━━ Extracted entries

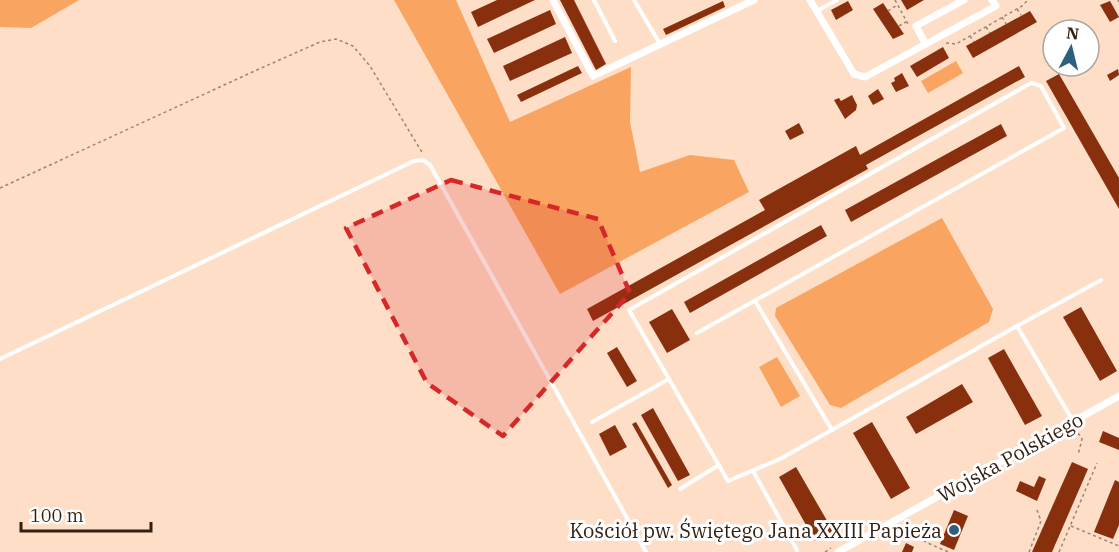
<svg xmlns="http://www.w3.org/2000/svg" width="1119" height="552" font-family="'IBM Plex Serif',serif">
	<rect width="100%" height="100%" fill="#fedec7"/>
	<g fill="#f9a561">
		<path d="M0 0H79L31 28 0 27Z"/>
		<path d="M394 0H456L510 122 631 67 630 122 640 172 690 155 734 160 749 192 560 294Z"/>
		<path d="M956 61 963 73 928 93 921 81Z"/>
		<path d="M942 218 993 309 989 322 841 408 830 405 775 316 776 308Z"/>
		<path d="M777 357 800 396 781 407 759 367Z"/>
	</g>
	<g fill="#882f0e">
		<path d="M497 0H535L478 27 471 12Z"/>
		<path d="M560 0H574L606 64 596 70Z"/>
		<path d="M901 0H924L907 10Z"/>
		<path d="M723 1 725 7 666 35 663 29Z"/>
		<path d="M848 1 853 10 836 20 831 10Z"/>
		<path d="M1110 1 1119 17 1110 22 1100 5Z"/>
		<path d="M883 3 904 34 893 39 873 9Z"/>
		<path d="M550 10 556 24 494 53 487 39Z"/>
		<path d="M1030 11 1037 22 973 58 966 46Z"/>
		<path d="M565 37 572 53 510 81 503 66Z"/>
		<path d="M943 47 949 58 917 77 910 66Z"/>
		<path d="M578 66 582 73 521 102 517 95Z"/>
		<path d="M1019 66 1025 77 866 165 868 169 593 321 587 309 765 210 759 200 856 146 860 155Z"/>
		<path d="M1118 69 1119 75 1110 81 1107 75Z"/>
		<path d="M902 73 909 86 896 92 891 83 895 81 894 78Z"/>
		<path d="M1059 74 1119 178V209L1046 81Z"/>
		<path d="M878 89 884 99 873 105 868 96Z"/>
		<path d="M852 95 857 105 856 110 845 119 834 100 839 98 841 101Z"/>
		<path d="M799 123 804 133 790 140 785 131Z"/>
		<path d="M1001 124 1007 136 851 222 845 210Z"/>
		<path d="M821 225 827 236 690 313 684 302Z"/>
		<path d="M1081 307 1117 371 1100 381 1063 317Z"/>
		<path d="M672 309 690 340 667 353 649 322Z"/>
		<path d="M617 347 637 381 627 387 607 353Z"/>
		<path d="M1004 349 1042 416 1025 425 988 358Z"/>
		<path d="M962 384 973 402 916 434 906 417Z"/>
		<path d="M653 408 690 475 678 481 641 415Z"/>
		<path d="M636 422 672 485 668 488 632 424Z"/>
		<path d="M872 422 910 488 891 499 853 433Z"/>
		<path d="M615 425 627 447 610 456 599 434Z"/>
		<path d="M1103 431 1119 438V450L1099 442Z"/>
		<path d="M1072 462 1088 469 1052 552H1032Z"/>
		<path d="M796 467 833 531 815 541 779 477Z"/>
		<path d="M1039 476 1046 479 1037 501 1016 491 1020 481 1034 487Z"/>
		<path d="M1115 480 1119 482V525L1113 539 1094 532Z"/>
		<path d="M954 510 968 516 954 550 940 544Z"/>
		<path d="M906 543 914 547 912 552H902Z"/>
	</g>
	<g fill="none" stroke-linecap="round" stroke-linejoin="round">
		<g stroke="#9e8471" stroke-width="1.5" stroke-dasharray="3 3" stroke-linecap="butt">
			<path d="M895 0 908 24"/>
			<path d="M1118 0 1119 2"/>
			<path d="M1017 9 1021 15"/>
			<path d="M888 11 897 5"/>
			<path d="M1002 17 1006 24"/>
			<path d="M899 26 906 22"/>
			<path d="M986 27 990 33"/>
			<path d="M970 36 974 42"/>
			<path d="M946 43 956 44 1022 6 1028 0"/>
			<path d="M0 188 259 69 320 42 336 39 353 46 370 66 423 154"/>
			<path d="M1075 428 1082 439 1078 455"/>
			<path d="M906 524C916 539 933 546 949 552"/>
			<path d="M1071 526 1119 546"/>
			<path d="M825 552 831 548"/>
			<path d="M1029 552 1041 521 1037 510"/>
			<path d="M1059 552 1097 463"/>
		</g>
		<g stroke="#fff" stroke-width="4">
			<path d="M594 0 615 41"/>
			<path d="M634 0 660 44"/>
			<path d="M817 11 837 0"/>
			<path d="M755 301 832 430"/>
			<path d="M1017 326 1101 280"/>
			<path d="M697 333 1064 128 1041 86 1031 83 629 310 728 481 780 459 1017 326 1073 421"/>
			<path d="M0 359 414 161 423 160 430 165 646 552"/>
			<path d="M592 422 669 379"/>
			<path d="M753 471 797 550"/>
			<path d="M680 489 719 465"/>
		</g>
		<g stroke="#fff" stroke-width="7">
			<path d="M553 0 593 76 754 0"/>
			<path d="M810 0 854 74 865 77 996 6 992 0"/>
			<path d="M925 43 916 26 964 0"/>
			<path d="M838 552 1119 396"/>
		</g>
	</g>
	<path fill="#d62828" fill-opacity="0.2" stroke="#d62828" stroke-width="4.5" stroke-dasharray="12 8" stroke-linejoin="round" d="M451 180 598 219 630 293 503 436 427 383 346 228Z"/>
	<circle fill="#2e5f7d" stroke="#fff" stroke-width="2" cx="954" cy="530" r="6"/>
	<g text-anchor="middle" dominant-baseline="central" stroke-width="6" stroke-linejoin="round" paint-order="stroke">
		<g font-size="20" fill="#331f10" stroke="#fff">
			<text transform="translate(1010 457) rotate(-29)">Wojska Polskiego</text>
		</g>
		<g font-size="20" fill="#331f10" stroke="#fff" text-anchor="end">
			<text x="942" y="530">Kościół pw. Świętego Jana XXIII Papieża</text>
		</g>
	</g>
	<g transform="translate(1071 48) rotate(7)"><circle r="28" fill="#ffffff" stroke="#ada59f" stroke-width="1.5"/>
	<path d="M0-4.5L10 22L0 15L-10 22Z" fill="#2e5f7d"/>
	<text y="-9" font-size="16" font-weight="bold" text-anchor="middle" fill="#331f10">N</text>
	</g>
	<path d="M21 522v9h130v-9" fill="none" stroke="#331f10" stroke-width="3"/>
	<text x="30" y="522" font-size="18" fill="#331f10" stroke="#ffffff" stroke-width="4.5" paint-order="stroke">100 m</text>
</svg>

━━━━

### [Action item]
Start to finish, write out the data above exactly, omitting all pictures.

### [Answer to this problem]
<svg xmlns="http://www.w3.org/2000/svg" width="1119" height="552" font-family="'IBM Plex Serif',serif">
	<rect width="100%" height="100%" fill="#fedec7"/>
	<g fill="#f9a561">
		<path d="M0 0H79L31 28 0 27Z"/>
		<path d="M394 0H456L510 122 631 67 630 122 640 172 690 155 734 160 749 192 560 294Z"/>
		<path d="M956 61 963 73 928 93 921 81Z"/>
		<path d="M942 218 993 309 989 322 841 408 830 405 775 316 776 308Z"/>
		<path d="M777 357 800 396 781 407 759 367Z"/>
	</g>
	<g fill="#882f0e">
		<path d="M497 0H535L478 27 471 12Z"/>
		<path d="M560 0H574L606 64 596 70Z"/>
		<path d="M901 0H924L907 10Z"/>
		<path d="M723 1 725 7 666 35 663 29Z"/>
		<path d="M848 1 853 10 836 20 831 10Z"/>
		<path d="M1110 1 1119 17 1110 22 1100 5Z"/>
		<path d="M883 3 904 34 893 39 873 9Z"/>
		<path d="M550 10 556 24 494 53 487 39Z"/>
		<path d="M1030 11 1037 22 973 58 966 46Z"/>
		<path d="M565 37 572 53 510 81 503 66Z"/>
		<path d="M943 47 949 58 917 77 910 66Z"/>
		<path d="M578 66 582 73 521 102 517 95Z"/>
		<path d="M1019 66 1025 77 866 165 868 169 593 321 587 309 765 210 759 200 856 146 860 155Z"/>
		<path d="M1118 69 1119 75 1110 81 1107 75Z"/>
		<path d="M902 73 909 86 896 92 891 83 895 81 894 78Z"/>
		<path d="M1059 74 1119 178V209L1046 81Z"/>
		<path d="M878 89 884 99 873 105 868 96Z"/>
		<path d="M852 95 857 105 856 110 845 119 834 100 839 98 841 101Z"/>
		<path d="M799 123 804 133 790 140 785 131Z"/>
		<path d="M1001 124 1007 136 851 222 845 210Z"/>
		<path d="M821 225 827 236 690 313 684 302Z"/>
		<path d="M1081 307 1117 371 1100 381 1063 317Z"/>
		<path d="M672 309 690 340 667 353 649 322Z"/>
		<path d="M617 347 637 381 627 387 607 353Z"/>
		<path d="M1004 349 1042 416 1025 425 988 358Z"/>
		<path d="M962 384 973 402 916 434 906 417Z"/>
		<path d="M653 408 690 475 678 481 641 415Z"/>
		<path d="M636 422 672 485 668 488 632 424Z"/>
		<path d="M872 422 910 488 891 499 853 433Z"/>
		<path d="M615 425 627 447 610 456 599 434Z"/>
		<path d="M1103 431 1119 438V450L1099 442Z"/>
		<path d="M1072 462 1088 469 1052 552H1032Z"/>
		<path d="M796 467 833 531 815 541 779 477Z"/>
		<path d="M1039 476 1046 479 1037 501 1016 491 1020 481 1034 487Z"/>
		<path d="M1115 480 1119 482V525L1113 539 1094 532Z"/>
		<path d="M954 510 968 516 954 550 940 544Z"/>
		<path d="M906 543 914 547 912 552H902Z"/>
	</g>
	<g fill="none" stroke-linecap="round" stroke-linejoin="round">
		<g stroke="#9e8471" stroke-width="1.5" stroke-dasharray="3 3" stroke-linecap="butt">
			<path d="M895 0 908 24"/>
			<path d="M1118 0 1119 2"/>
			<path d="M1017 9 1021 15"/>
			<path d="M888 11 897 5"/>
			<path d="M1002 17 1006 24"/>
			<path d="M899 26 906 22"/>
			<path d="M986 27 990 33"/>
			<path d="M970 36 974 42"/>
			<path d="M946 43 956 44 1022 6 1028 0"/>
			<path d="M0 188 259 69 320 42 336 39 353 46 370 66 423 154"/>
			<path d="M1075 428 1082 439 1078 455"/>
			<path d="M906 524C916 539 933 546 949 552"/>
			<path d="M1071 526 1119 546"/>
			<path d="M825 552 831 548"/>
			<path d="M1029 552 1041 521 1037 510"/>
			<path d="M1059 552 1097 463"/>
		</g>
		<g stroke="#fff" stroke-width="4">
			<path d="M594 0 615 41"/>
			<path d="M634 0 660 44"/>
			<path d="M817 11 837 0"/>
			<path d="M755 301 832 430"/>
			<path d="M1017 326 1101 280"/>
			<path d="M697 333 1064 128 1041 86 1031 83 629 310 728 481 780 459 1017 326 1073 421"/>
			<path d="M0 359 414 161 423 160 430 165 646 552"/>
			<path d="M592 422 669 379"/>
			<path d="M753 471 797 550"/>
			<path d="M680 489 719 465"/>
		</g>
		<g stroke="#fff" stroke-width="7">
			<path d="M553 0 593 76 754 0"/>
			<path d="M810 0 854 74 865 77 996 6 992 0"/>
			<path d="M925 43 916 26 964 0"/>
			<path d="M838 552 1119 396"/>
		</g>
	</g>
	<path fill="#d62828" fill-opacity="0.2" stroke="#d62828" stroke-width="4.5" stroke-dasharray="12 8" stroke-linejoin="round" d="M451 180 598 219 630 293 503 436 427 383 346 228Z"/>
	<circle fill="#2e5f7d" stroke="#fff" stroke-width="2" cx="954" cy="530" r="6"/>
	<g text-anchor="middle" dominant-baseline="central" stroke-width="6" stroke-linejoin="round" paint-order="stroke">
		<g font-size="20" fill="#331f10" stroke="#fff">
			<text transform="translate(1010 457) rotate(-29)">Wojska Polskiego</text>
		</g>
		<g font-size="20" fill="#331f10" stroke="#fff" text-anchor="end">
			<text x="942" y="530">Kościół pw. Świętego Jana XXIII Papieża</text>
		</g>
	</g>
	<g transform="translate(1071 48) rotate(7)"><circle r="28" fill="#ffffff" stroke="#ada59f" stroke-width="1.5"/>
	<path d="M0-4.5L10 22L0 15L-10 22Z" fill="#2e5f7d"/>
	<text y="-9" font-size="16" font-weight="bold" text-anchor="middle" fill="#331f10">N</text>
	</g>
	<path d="M21 522v9h130v-9" fill="none" stroke="#331f10" stroke-width="3"/>
	<text x="30" y="522" font-size="18" fill="#331f10" stroke="#ffffff" stroke-width="4.5" paint-order="stroke">100 m</text>
</svg>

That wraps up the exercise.